## Task details
Beginning with the line that has "right hip: (430, 496, 6)", write out each line down to the end of the records below exactly, and include no pictures.

## Records for processing
BEGIN

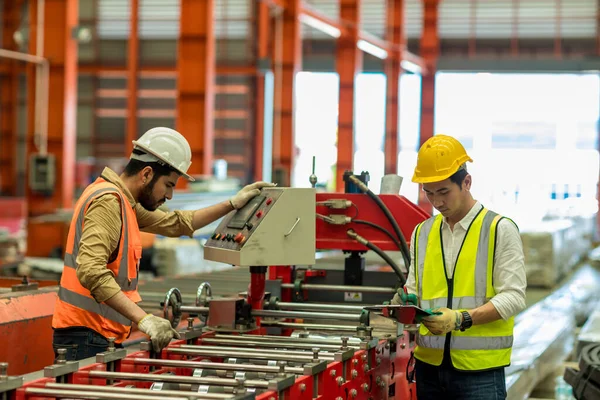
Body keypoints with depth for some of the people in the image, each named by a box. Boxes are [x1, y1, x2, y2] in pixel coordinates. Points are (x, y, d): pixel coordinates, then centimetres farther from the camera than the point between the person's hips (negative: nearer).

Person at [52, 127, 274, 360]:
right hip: (87, 338, -10)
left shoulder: (123, 201, 17)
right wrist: (143, 319, -32)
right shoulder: (108, 201, -15)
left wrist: (233, 204, 30)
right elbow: (90, 271, -27)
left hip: (103, 337, 10)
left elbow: (174, 223, 30)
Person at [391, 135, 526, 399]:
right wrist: (407, 302, -6)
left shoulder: (500, 230, -2)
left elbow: (513, 296, -8)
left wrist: (461, 319, -20)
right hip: (429, 365, 4)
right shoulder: (421, 233, 12)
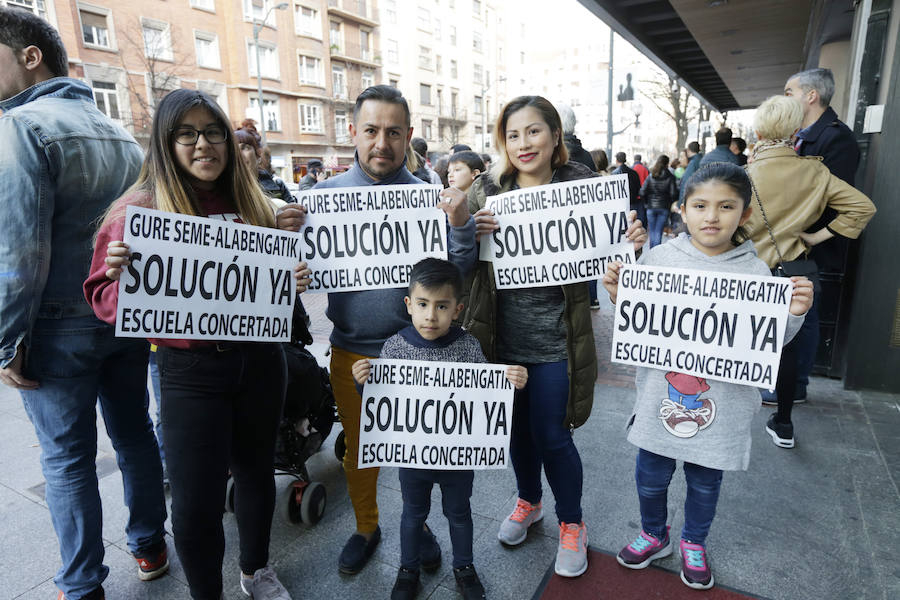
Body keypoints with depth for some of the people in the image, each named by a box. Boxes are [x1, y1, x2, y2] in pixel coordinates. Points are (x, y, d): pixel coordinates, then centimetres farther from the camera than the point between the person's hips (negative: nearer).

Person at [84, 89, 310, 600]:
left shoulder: (251, 202, 7)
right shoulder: (139, 207, -5)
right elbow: (106, 297, -4)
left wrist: (295, 279, -5)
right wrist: (123, 276, -26)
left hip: (259, 359, 4)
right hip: (191, 370, -3)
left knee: (257, 470, 18)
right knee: (196, 500, 3)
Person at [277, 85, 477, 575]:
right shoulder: (325, 195, -1)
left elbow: (458, 271, -7)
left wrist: (461, 225, -23)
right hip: (351, 348, 1)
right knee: (357, 445, 18)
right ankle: (366, 526, 43)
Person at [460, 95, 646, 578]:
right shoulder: (486, 191, 0)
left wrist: (632, 243, -22)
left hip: (555, 338, -3)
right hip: (503, 335, 3)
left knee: (551, 436, 7)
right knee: (517, 428, 19)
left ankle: (571, 522, 36)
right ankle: (528, 501, 48)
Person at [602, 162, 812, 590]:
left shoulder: (755, 272, -6)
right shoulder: (659, 258, -7)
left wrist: (793, 315, -18)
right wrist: (616, 295, -16)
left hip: (721, 405, 0)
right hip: (661, 397, 0)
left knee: (705, 481, 20)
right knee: (651, 475, 17)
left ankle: (693, 543, 48)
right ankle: (654, 534, 46)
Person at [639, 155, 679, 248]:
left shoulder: (650, 176, -1)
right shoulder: (670, 177, -5)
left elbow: (642, 192, -6)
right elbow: (673, 193, -10)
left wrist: (646, 203, 7)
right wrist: (671, 204, 8)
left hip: (651, 208, 1)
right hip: (664, 208, -1)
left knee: (652, 232, 12)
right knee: (658, 232, 2)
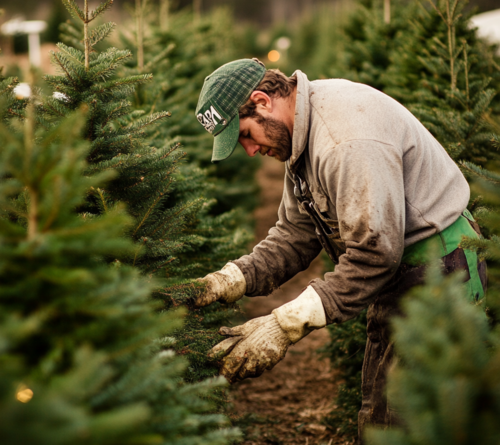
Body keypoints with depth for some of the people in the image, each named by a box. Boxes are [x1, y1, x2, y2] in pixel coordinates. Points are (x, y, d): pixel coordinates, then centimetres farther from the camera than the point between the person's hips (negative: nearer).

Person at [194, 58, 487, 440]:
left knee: (400, 427, -10)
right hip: (397, 275, 10)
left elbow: (374, 253, -30)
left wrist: (286, 325, -29)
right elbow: (295, 236, 8)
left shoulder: (348, 136, -27)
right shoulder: (303, 136, 7)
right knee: (377, 421, 15)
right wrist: (228, 281, -8)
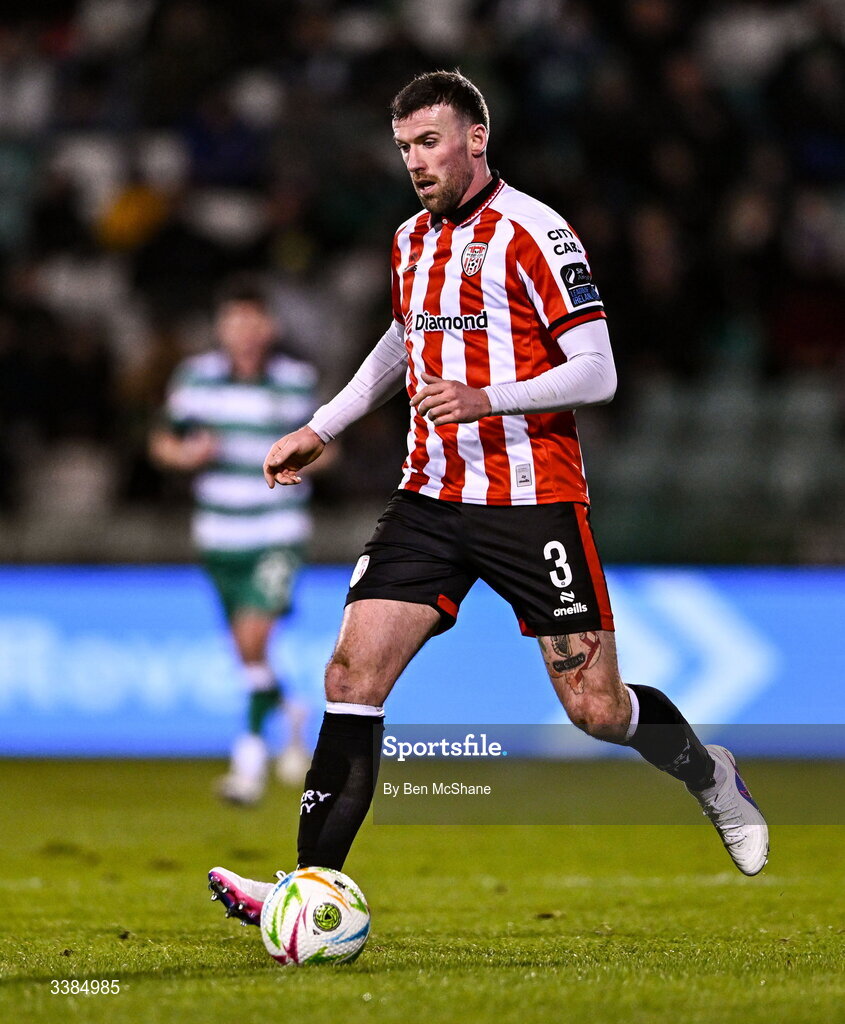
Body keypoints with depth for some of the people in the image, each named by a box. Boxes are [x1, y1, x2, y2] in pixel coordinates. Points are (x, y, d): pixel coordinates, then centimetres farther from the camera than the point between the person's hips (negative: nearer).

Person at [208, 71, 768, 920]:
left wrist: (486, 398, -25)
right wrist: (320, 430, 28)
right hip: (430, 496, 6)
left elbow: (597, 372, -13)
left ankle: (711, 777, 29)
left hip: (532, 498, -6)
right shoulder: (411, 242, 13)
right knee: (352, 673, -11)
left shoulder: (532, 232, -10)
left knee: (594, 709, -3)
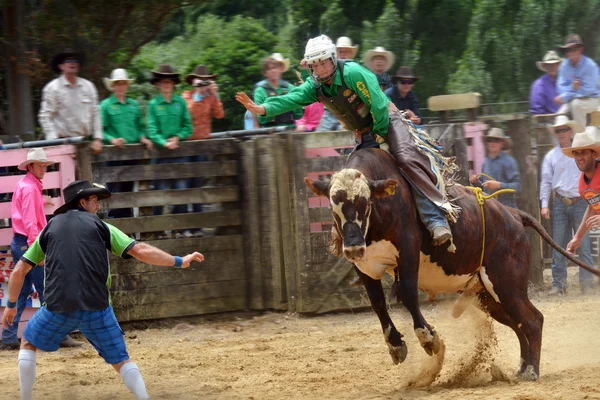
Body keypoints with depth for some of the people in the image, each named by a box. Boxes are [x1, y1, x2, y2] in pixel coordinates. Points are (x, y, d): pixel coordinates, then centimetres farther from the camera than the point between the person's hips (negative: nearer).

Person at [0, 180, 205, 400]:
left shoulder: (50, 228, 16)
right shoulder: (100, 226, 10)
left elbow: (19, 271, 16)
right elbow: (141, 251, 2)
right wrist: (179, 261, 10)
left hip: (59, 307, 1)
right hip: (96, 308, -1)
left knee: (28, 344, 25)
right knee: (121, 360, 9)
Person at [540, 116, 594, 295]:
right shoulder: (551, 156, 9)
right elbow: (546, 181, 9)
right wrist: (544, 205, 0)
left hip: (580, 203, -2)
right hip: (560, 204, 2)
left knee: (583, 244, -3)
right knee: (558, 246, 1)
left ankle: (587, 282, 1)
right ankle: (558, 284, 4)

END

## Answer box
right hip: (430, 496, 6)
left elbow: (597, 372, -13)
left ankle: (711, 777, 29)
left hip: (532, 498, -6)
right shoulder: (411, 242, 13)
right knee: (352, 673, -11)
left shoulder: (532, 232, -10)
left knee: (594, 709, -3)
Body keypoints with depth for some of the people in the image, each named by a box. Boxes are [x1, y1, x2, y2] in pixel coordinates. Points are (x, y, d): pixel coordinates, then centimetres farther from the camera than the point between the person's hips (negative: nearer).

Person at [0, 180, 205, 400]:
left shoulder: (50, 228, 16)
right shoulder: (100, 226, 10)
left elbow: (19, 271, 16)
right elbow: (141, 251, 2)
right wrist: (179, 261, 10)
left hip: (59, 307, 1)
right hip: (96, 308, -1)
left knee: (28, 344, 25)
right knee: (121, 360, 9)
Person at [540, 116, 594, 295]:
right shoulder: (551, 156, 9)
right elbow: (546, 181, 9)
right wrist: (544, 205, 0)
left hip: (580, 203, -2)
right hip: (560, 204, 2)
left knee: (583, 244, -3)
right knee: (558, 246, 1)
left ankle: (587, 282, 1)
right ankle: (558, 284, 4)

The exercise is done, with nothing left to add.